Berita

Ekonom Senior Kritik Sri Mulyani soal Penurunan Tingkat Pengangguran

Anatasia Wahyudi
×

Ekonom Senior Kritik Sri Mulyani soal Penurunan Tingkat Pengangguran

Sebarkan artikel ini

Awalil Rizky, ekonom senior Bright Institute justru berpendapat, pernyataan Menteri Keuangan Indonesia itu sebagai glorifikasi.

BARISAN.CO – Menteri Keuangan, Sri Mulyani menyampaikan, pertumbuhan ekonomi yang baik disertai dengan penurunan pengangguran.

“Angka pengangguran di Indonesia sudah berada di level 5,45%,” kata Sri dalam rapat kerja dengan Badan Anggaran di Gedung DPR RI, Senin (10/7/2023).

Angka tersebut, katanya turun cukup signifikan jika dibandingkan dua tahun sebelumnya, yang mencapai 6,26 persen pada Februari tahun 2021.

Ditegaskan, arti penurunan tersebut sebagai 700 ribu orang penganggur sudah mendapatkan pekerjaan selama periode itu. Dari jumlah penganggur sebanyak 8,75 juta orang turun menjadi 7,99 juta orang.

Awalil Rizky, ekonom senior Bright Institute justru berpendapat, pernyataan Menteri Keuangan Indonesia itu sebagai glorifikasi.

Menurut Awalil, pertumbuhan ekonomi yang baik tak sekadar menurunkan jumlah pengangguran, namun harus ditelisik bagaimana kondisi umum pekerja dan lapangan kerja yang menyertainya.

“Angka pengangguran per Februari 2023 yang dikutip Sri Mulyani itu masih lebih tinggi dibanding sebelum pandemi,” kata Awalil.

Awalil menjelaskan, jumlah penganggur tercatat hanya sebesar 6,93 juta orang dengan Tingkat Pengangguran Terbuka (TPT) sebesar 4,94 persen pada Februari 2020.

“Penurunan jumlah pengangguran dan TPT selama dua tahun terakhir memang mengindikasikan membaiknya perekonomian. Namun, kondisinya masih lebih buruk daripada sebelum pandemi Covid-19, artinya belum pulih sepenuhnya,” lanjut Awalil.

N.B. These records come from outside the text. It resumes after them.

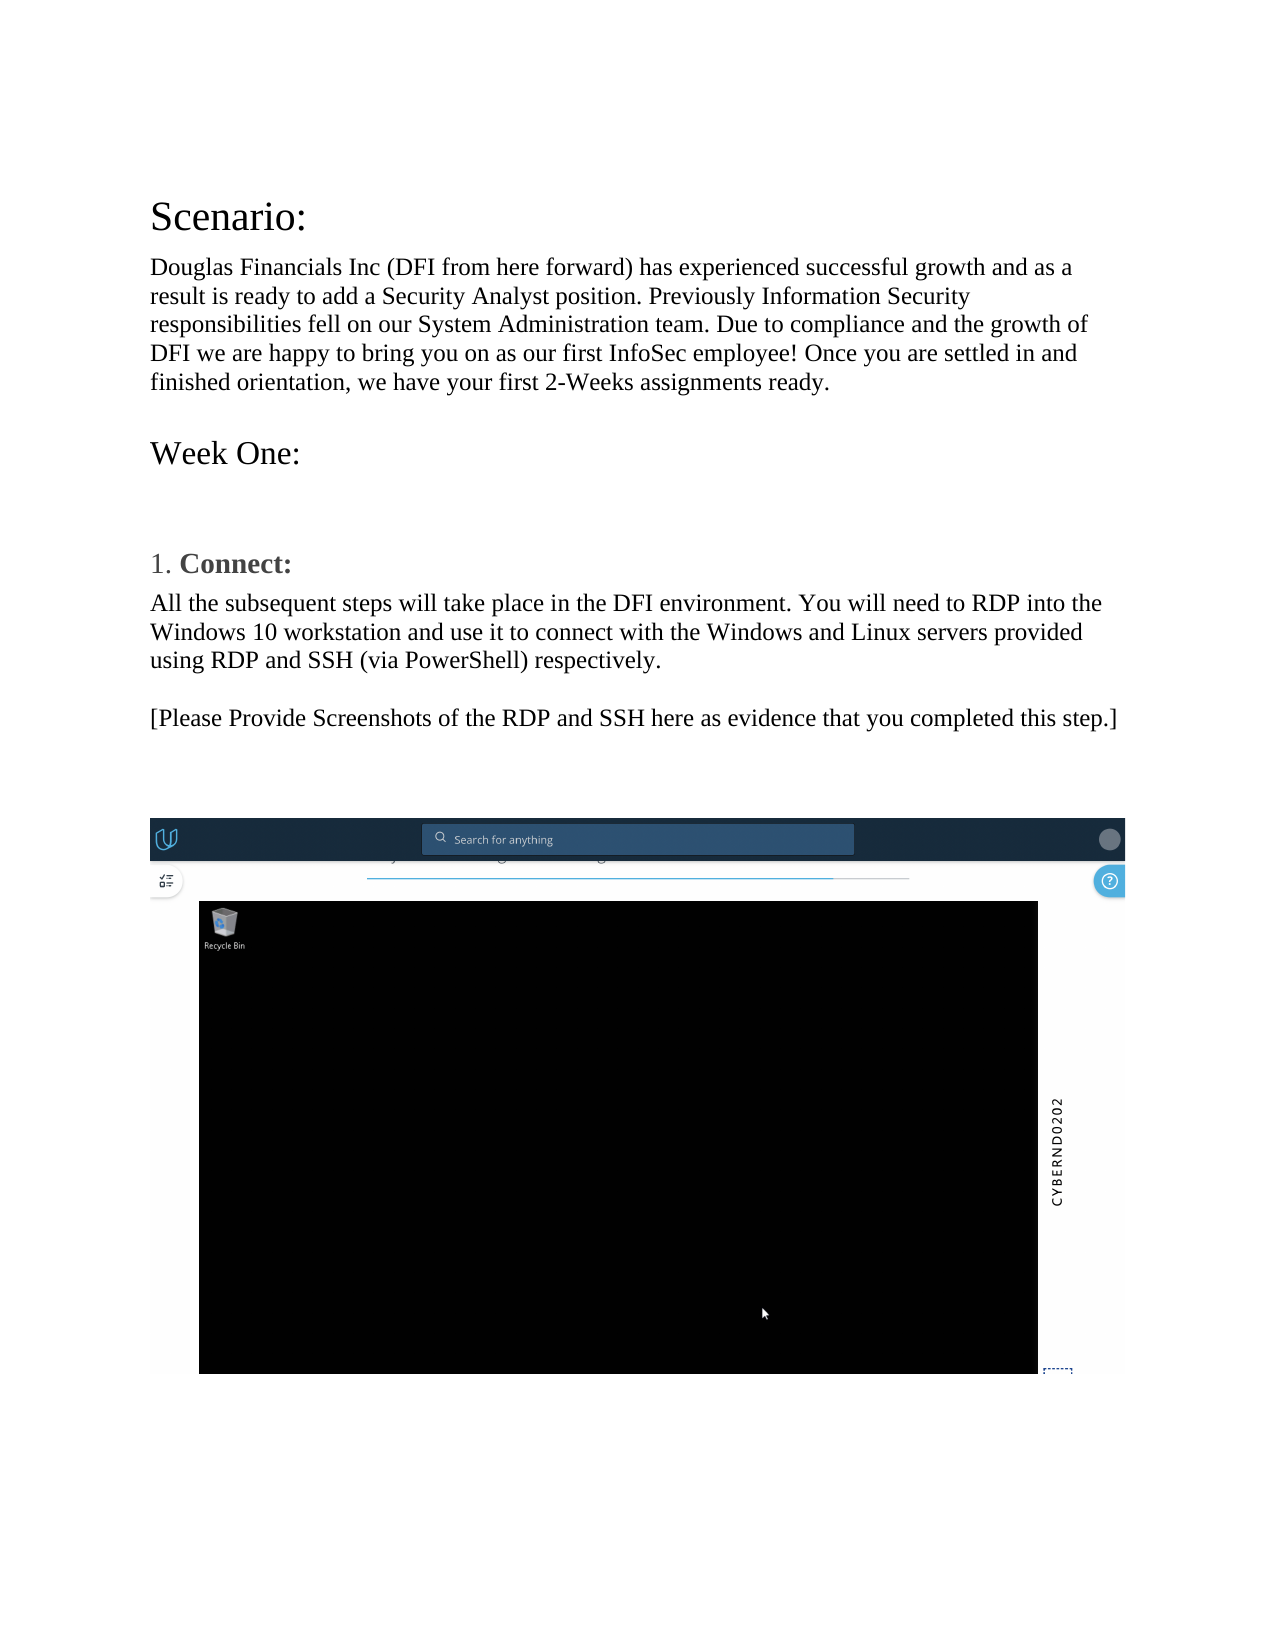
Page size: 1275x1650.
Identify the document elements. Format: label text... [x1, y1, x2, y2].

picture [150, 818, 1125, 1374]
subtitle 1. Connect: [150, 546, 1125, 580]
subtitle Week One: [150, 433, 1125, 472]
text [Please Provide Screenshots of the RDP and SSH here as evidence that you completed this step.] [150, 703, 1125, 732]
text Douglas Financials Inc (DFI from here forward) has experienced successful growth and as a result is ready to add a Security Analyst position. Previously Information Security responsibilities fell on our System Administration team. Due to compliance and the growth of DFI we are happy to bring you on as our first InfoSec employee! Once you are settled in and finished orientation, we have your first 2-Weeks assignments ready. [150, 252, 1125, 396]
text All the subsequent steps will take place in the DFI environment. You will need to RDP into the Windows 10 workstation and use it to connect with the Windows and Linux servers provided using RDP and SSH (via PowerShell) respectively. [150, 588, 1125, 674]
subtitle Scenario: [150, 192, 1125, 239]
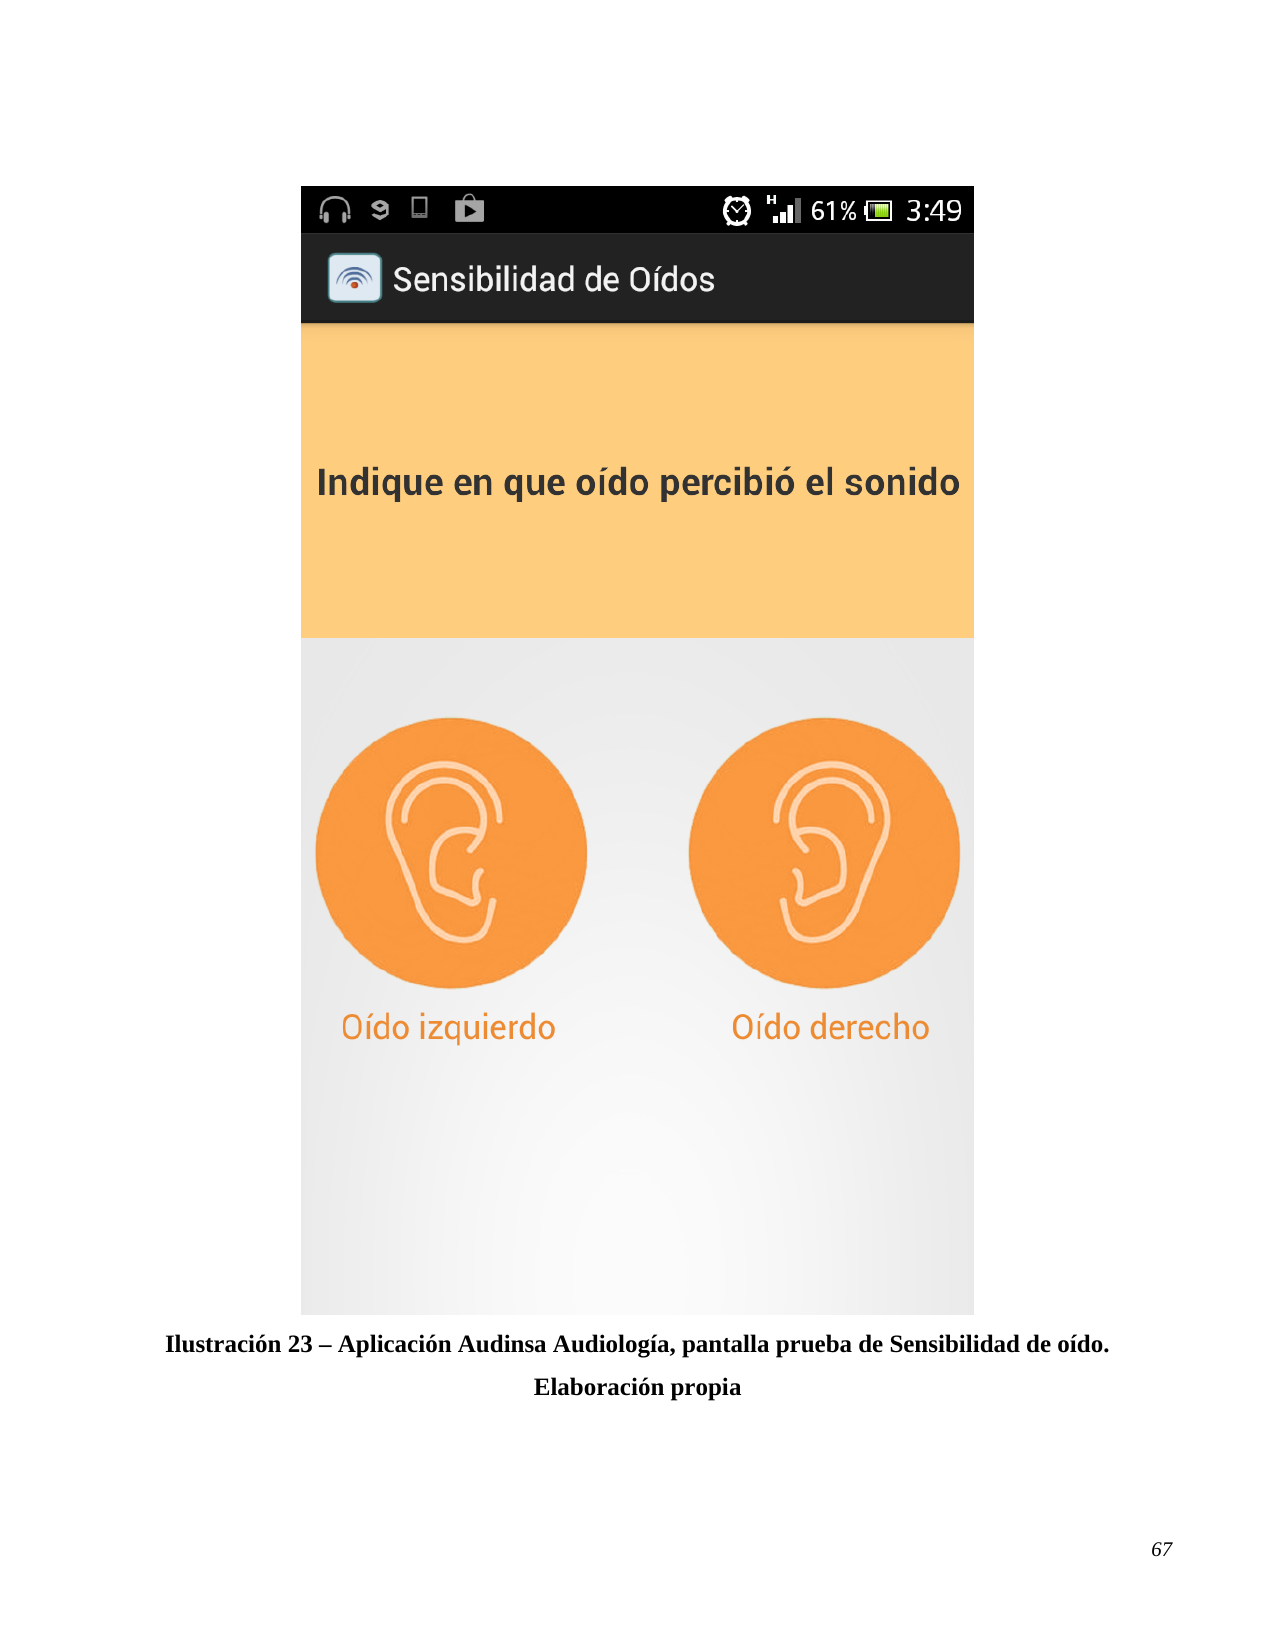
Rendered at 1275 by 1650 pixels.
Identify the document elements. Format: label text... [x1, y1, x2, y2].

picture [301, 186, 974, 1315]
text Elaboración propia [103, 1372, 1172, 1401]
text Ilustración 23 – Aplicación Audinsa Audiología, pantalla prueba de Sensibilidad de oído. [103, 1329, 1172, 1358]
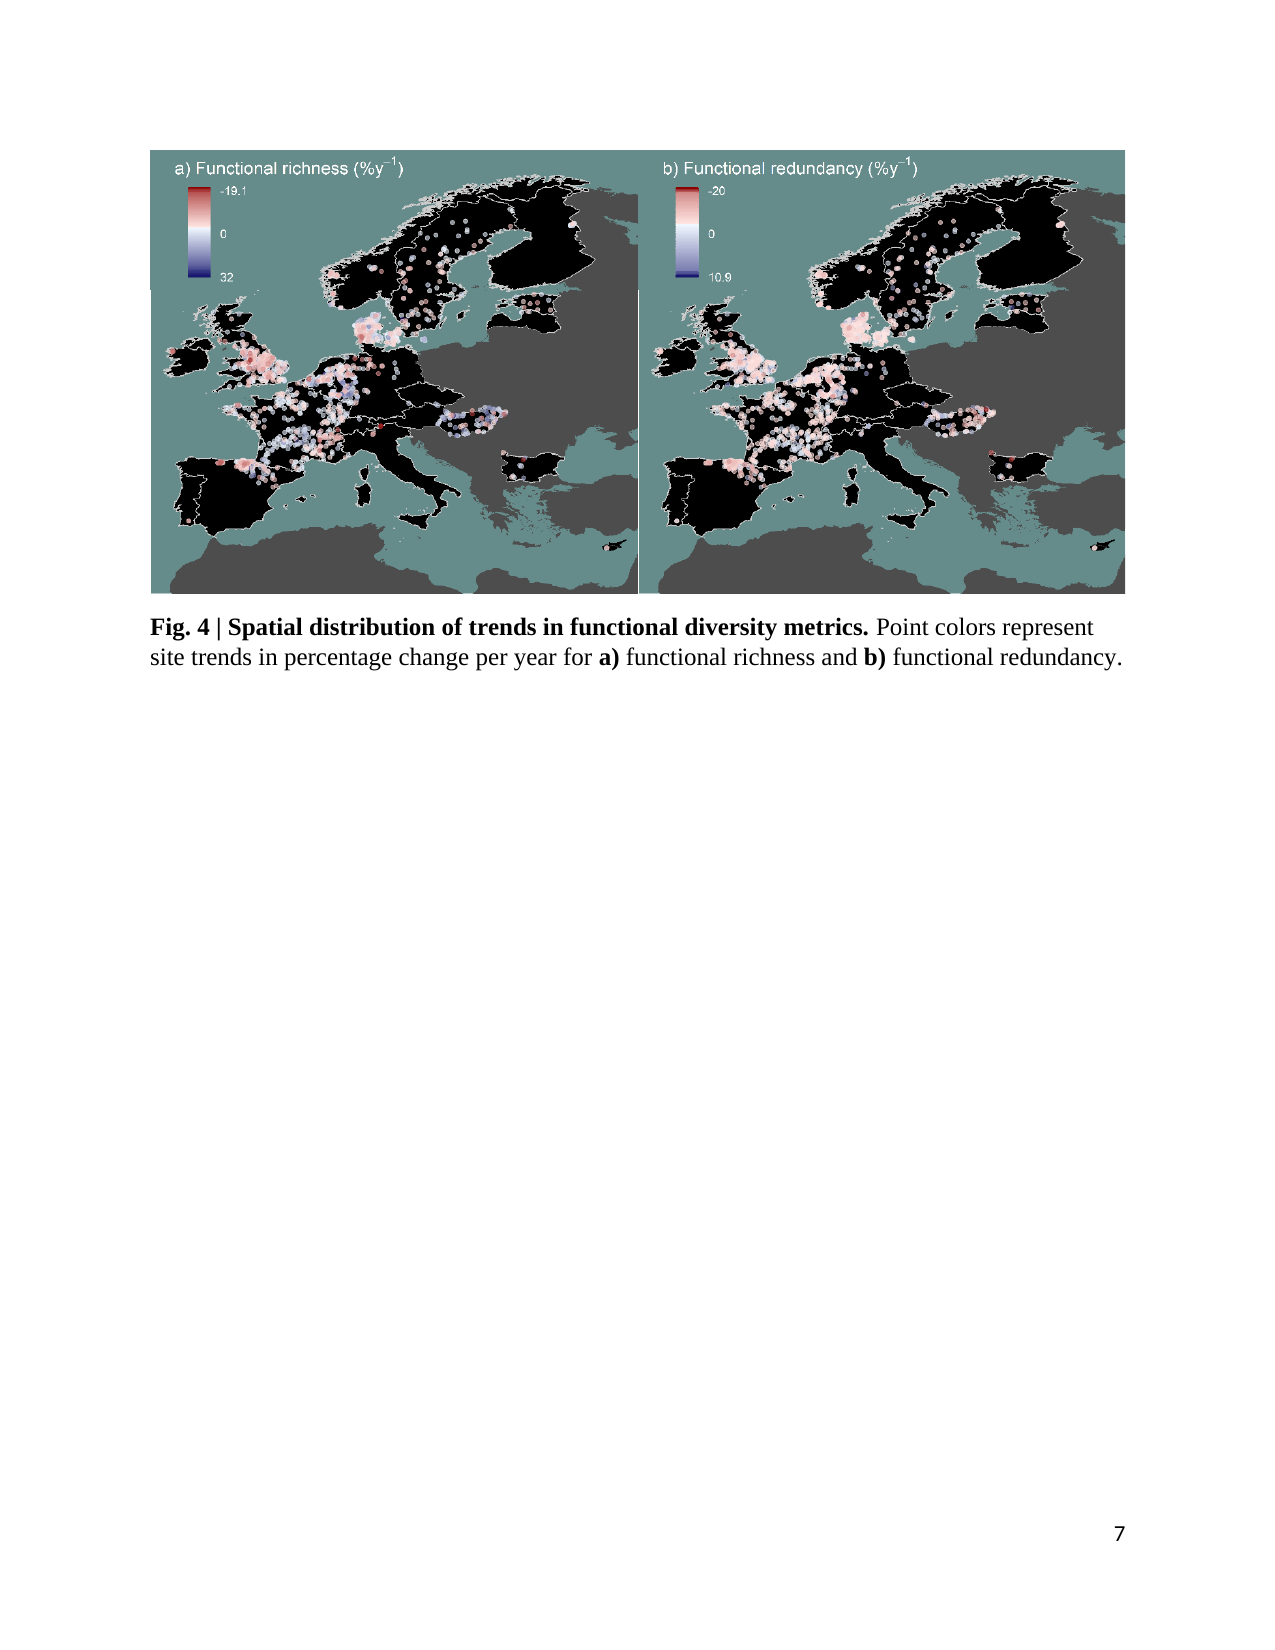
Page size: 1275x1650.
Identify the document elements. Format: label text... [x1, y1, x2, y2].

text Fig. 4 | Spatial distribution of trends in functional diversity metrics. Point colors represent site trends in percentage change per year for a) functional richness and b) functional redundancy. [150, 612, 1125, 671]
picture [150, 150, 1125, 594]
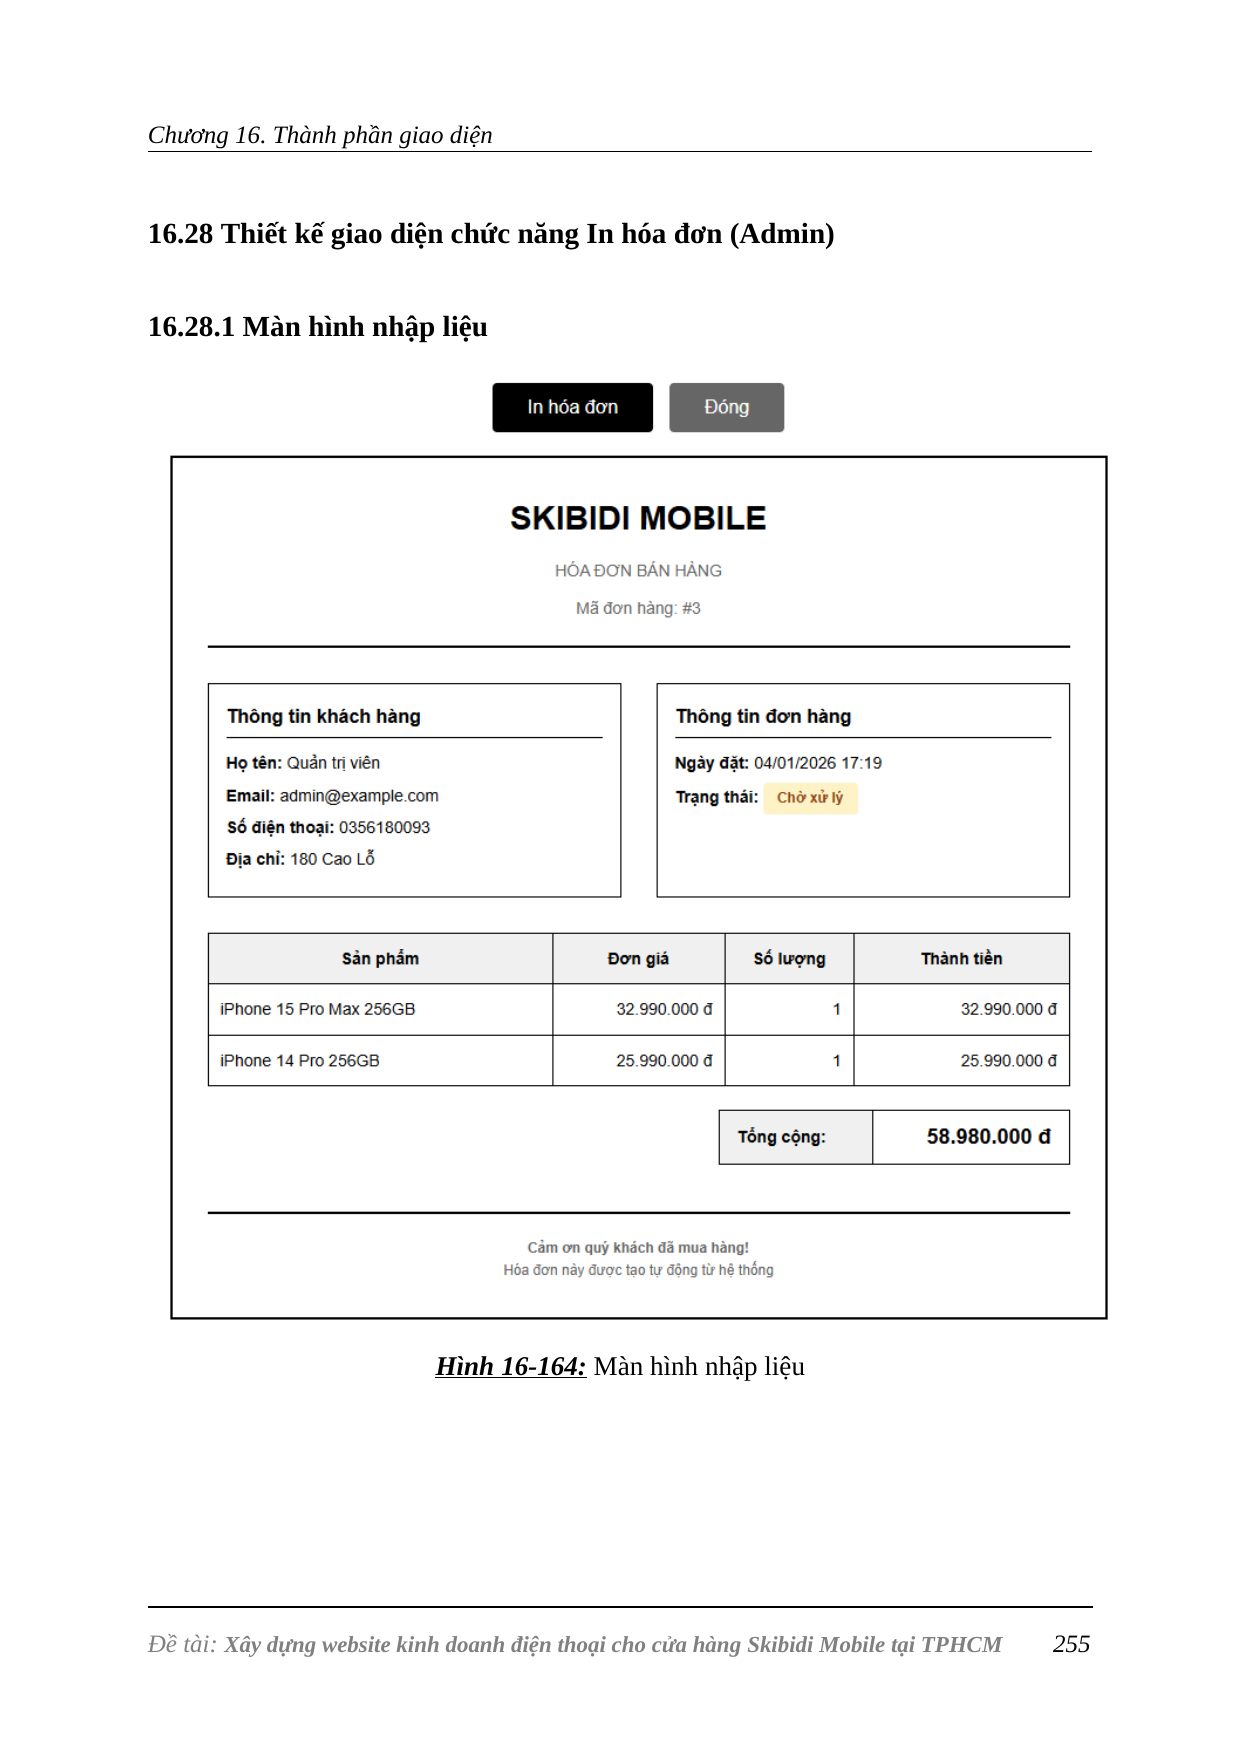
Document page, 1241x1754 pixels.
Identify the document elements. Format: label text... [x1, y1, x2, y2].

picture [147, 369, 1123, 1329]
subtitle Màn hình nhập liệu [148, 303, 1092, 344]
text Hình 16-28: Màn hình nhập liệu [148, 1350, 1092, 1381]
subtitle Thiết kế giao diện chức năng In hóa đơn (Admin) [148, 207, 1092, 253]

Awalil kemudian menjelaskan beberapa informasi ketenagakerjaan lainnya dari data BPS yang juga memberi indikasi belum sepenuhnya terjadi pemulihan ekonomi. Antara lain, jumlah pekerja pada sektor pertanian yang malah bertambah banyak.

Sektor pertanian telah berperan penting sebagai penyangga ketenagakerjaan di awal pandemi. Jumlah pekerja di sektor pertanian mengalami peningkatan dari 35,45 juta orang pada Agustus 2019 menjadi 38,05 juta orang pada Februari tahun 2020. Bahkan, kembali bertambah pada Februari 2023 menjadi 40,69 juta orang.

Pada saat bersamaan, lahan pertanian malah tidak bertambah. Sektor pertanian pun tumbuh melambat atau lebih rendah dari rata-ratanya sebelum pandemi. Produktivitas per pekerja menurun, yang mengindikasikan tidak meningkatnya kesejahteraan petani. Kondisi ini menjelaskan mengapa separuh penduduk miskin bekerja di sektor pertanian.

Awalil juga menyinggung soal lapangan pekerjaan yang bertambah signifikan berupa kegiatan informal.

“Jumlah lapangan pekerjaan informal masih mencapai 60,12% pada Februari 2023 atau lebih banyak dibanding Februari 2022 yang sebesar 59,97%. Sedangkan, pada Februari 2020 atau tiga tahun lalu hanya sebesar 56,64%,” tambah Awalil.

Salah satu kelompok dari pekerja informal ini disebut sebagai pekerja keluarga/tak dibayar yaitu orang yang bekerja membantu orang lain yang berusaha dengan tidak mendapat upah atau gaji, baik berupa uang maupun barang. Entah itu, anggota rumah tangga ataupun bukan dari orang yang dibantu.

Pekerja keluarga ini dalam kehidupan dan perbincangan sehari-hari serupa dengan pengangguran. Contohnya adalah mereka yang membantu keluarganya berdagang, kegiatan produksi industri rumah tangga, dan semacamnya. Meski tidak dibayar, BPS mencatatnya sebagai telah bekerja.